Gazetteer of Towns

    LEBANON was formed from Hamilton, February 6, 1807. It is the center town upon the south border of the County. Its surface is hilly upland, lying between the Chenango and Otselic Rivers. The summits in the west part are 500 to 800 feet above the valley. The valley of the Chenango River, extending through the east part, is about one mile wide, and is bordered by steep hillsides. The other streams are small brooks. The soil upon the hills is a gravelly loam, underlaid by hardpan, and in the valleys it is alluvium.

    Lebanon (p. v.) contains one church, a saw mill, a grist mill, a tannery, and 25 houses.

    Smith's Valley and Middleport are hamlets.

    Luther C. Niles, born in the town of Madison in 1793, but now living in this town, is said to be the oldest man now living in Madison County, who was born in it.

    The first settlement was made in 1792, by Enoch Stowell and Jonathan Bates, from Vermont. Among the early settlers were John, Charles, James and Isaac Campbell, Thomas Hueston, Lent Bradley, Solomon Jones, Abram Webster, Daniel Stowell, David Hartson, Joshua Smith, Deacon Finney, David Shapely, Malchiah Hatch, Dr. Merrick, Elihu Bosworth, Benjamin Hewes and Capt. Moore.
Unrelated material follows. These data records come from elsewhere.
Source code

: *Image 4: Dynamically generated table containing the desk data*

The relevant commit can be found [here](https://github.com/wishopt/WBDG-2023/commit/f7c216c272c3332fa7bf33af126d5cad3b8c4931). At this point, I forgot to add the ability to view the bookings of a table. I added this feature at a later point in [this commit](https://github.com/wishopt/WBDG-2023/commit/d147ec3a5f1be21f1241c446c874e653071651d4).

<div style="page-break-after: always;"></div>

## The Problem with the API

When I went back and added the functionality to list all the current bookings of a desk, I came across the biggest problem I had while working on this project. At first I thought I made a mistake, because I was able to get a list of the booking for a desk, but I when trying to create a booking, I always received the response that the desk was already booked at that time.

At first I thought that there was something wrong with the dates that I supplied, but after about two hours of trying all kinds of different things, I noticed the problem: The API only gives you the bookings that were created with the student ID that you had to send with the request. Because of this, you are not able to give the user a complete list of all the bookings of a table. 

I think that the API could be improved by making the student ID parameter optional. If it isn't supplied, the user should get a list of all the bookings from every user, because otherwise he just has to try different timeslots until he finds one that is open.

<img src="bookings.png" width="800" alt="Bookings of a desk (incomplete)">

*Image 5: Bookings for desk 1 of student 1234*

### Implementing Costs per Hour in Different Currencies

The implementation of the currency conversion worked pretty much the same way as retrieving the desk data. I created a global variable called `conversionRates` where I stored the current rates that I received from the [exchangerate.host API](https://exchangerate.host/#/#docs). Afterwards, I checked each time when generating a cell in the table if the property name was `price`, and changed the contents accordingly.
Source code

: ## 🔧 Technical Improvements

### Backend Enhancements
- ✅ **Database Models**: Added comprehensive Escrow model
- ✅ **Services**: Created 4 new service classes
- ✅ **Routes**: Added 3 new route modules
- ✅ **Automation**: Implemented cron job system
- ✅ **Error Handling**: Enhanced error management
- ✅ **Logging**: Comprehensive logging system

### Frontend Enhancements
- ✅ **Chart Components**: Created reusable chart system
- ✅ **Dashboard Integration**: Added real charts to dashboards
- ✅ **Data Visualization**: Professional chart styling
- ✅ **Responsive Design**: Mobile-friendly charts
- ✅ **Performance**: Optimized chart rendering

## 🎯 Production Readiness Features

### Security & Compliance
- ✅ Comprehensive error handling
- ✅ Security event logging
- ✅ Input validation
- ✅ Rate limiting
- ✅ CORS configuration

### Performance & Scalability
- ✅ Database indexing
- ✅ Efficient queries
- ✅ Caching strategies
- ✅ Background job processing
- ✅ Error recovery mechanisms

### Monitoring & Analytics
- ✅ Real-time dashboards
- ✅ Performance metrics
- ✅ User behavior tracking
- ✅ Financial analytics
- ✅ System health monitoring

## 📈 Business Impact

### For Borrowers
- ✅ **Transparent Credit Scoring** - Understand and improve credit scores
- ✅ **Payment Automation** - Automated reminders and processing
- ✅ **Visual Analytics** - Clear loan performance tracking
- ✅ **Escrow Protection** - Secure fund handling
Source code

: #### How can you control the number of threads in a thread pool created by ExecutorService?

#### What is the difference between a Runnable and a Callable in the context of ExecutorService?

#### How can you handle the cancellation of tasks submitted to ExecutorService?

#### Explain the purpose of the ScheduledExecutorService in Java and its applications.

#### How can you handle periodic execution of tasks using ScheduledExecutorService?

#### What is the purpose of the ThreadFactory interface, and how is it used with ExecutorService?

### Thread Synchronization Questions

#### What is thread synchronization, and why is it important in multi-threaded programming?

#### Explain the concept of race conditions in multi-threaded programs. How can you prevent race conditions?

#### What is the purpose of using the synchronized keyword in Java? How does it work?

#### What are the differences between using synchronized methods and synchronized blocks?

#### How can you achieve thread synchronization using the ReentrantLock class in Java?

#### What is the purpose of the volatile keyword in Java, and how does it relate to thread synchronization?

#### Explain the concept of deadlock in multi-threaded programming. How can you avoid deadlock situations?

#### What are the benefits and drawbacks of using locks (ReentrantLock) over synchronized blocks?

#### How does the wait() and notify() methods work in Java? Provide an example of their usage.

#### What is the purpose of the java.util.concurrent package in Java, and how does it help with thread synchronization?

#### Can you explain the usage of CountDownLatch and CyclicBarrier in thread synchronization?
    Elisha Wheeler built the first saw-mill and Daniel Wheeler the first grist-mill. Israel Thayer kept the first store, and widow Nancy Campbell, a lady of about seventy years of age, taught the first school. There are three churches in the town.

    The census of 1865 gives a population of 1,557, and an area of 26,279 acres. There are sixteen school districts in the town, employing thirteen teachers. The whole number of pupils is 487, and the average attendance is 187. The amount expended for school purposes in 1867 is $1,385.12.